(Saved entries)
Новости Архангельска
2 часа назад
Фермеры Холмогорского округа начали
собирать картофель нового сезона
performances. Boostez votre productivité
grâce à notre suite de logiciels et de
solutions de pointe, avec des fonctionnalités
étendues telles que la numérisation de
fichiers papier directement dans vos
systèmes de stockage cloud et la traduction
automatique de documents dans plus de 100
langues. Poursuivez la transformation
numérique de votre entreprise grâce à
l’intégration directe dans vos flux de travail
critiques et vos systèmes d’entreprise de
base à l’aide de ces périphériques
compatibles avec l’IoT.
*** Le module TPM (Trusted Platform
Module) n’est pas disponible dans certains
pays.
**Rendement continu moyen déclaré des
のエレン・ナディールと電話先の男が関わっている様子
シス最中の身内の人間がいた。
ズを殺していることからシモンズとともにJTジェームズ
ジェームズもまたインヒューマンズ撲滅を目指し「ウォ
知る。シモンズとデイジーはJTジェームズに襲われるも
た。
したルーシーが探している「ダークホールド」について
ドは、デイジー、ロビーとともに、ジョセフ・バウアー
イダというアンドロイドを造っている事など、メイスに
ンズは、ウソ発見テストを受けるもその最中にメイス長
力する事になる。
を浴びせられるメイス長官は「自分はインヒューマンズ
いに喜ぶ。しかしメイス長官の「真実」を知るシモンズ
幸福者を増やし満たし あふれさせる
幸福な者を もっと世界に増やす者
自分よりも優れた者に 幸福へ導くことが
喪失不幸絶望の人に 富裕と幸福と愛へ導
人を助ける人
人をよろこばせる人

* * *

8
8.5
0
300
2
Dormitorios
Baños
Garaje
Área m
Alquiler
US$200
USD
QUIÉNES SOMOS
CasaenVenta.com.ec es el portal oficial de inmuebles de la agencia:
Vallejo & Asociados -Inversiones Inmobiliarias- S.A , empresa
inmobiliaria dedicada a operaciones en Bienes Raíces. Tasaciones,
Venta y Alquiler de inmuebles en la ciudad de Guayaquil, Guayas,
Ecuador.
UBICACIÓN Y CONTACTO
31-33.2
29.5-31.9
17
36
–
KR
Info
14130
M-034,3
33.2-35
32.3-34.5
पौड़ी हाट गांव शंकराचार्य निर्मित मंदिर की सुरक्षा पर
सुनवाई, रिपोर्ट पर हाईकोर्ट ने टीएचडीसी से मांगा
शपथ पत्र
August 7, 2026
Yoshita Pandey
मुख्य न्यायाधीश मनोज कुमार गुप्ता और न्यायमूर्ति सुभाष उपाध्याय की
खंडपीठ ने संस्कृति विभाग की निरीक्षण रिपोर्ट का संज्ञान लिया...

--

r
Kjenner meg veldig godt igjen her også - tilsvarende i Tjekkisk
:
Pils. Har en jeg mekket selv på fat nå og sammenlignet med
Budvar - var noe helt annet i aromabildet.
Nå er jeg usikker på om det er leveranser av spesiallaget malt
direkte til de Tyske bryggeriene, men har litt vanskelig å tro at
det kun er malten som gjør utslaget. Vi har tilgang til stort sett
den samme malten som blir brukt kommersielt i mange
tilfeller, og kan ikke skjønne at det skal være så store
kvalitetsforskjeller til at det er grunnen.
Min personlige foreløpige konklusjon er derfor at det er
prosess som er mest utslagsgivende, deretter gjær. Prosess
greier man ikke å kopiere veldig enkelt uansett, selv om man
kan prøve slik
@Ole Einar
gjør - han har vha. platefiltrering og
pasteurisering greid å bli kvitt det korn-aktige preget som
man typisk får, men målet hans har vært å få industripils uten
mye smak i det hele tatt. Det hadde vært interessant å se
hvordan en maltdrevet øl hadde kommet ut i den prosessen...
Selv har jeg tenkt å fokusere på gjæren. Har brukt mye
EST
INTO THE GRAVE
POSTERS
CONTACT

■ Task prompt ■
Give the number of lines in the records above that contain the word "hadde", and nothing more.

■ Response area ■
2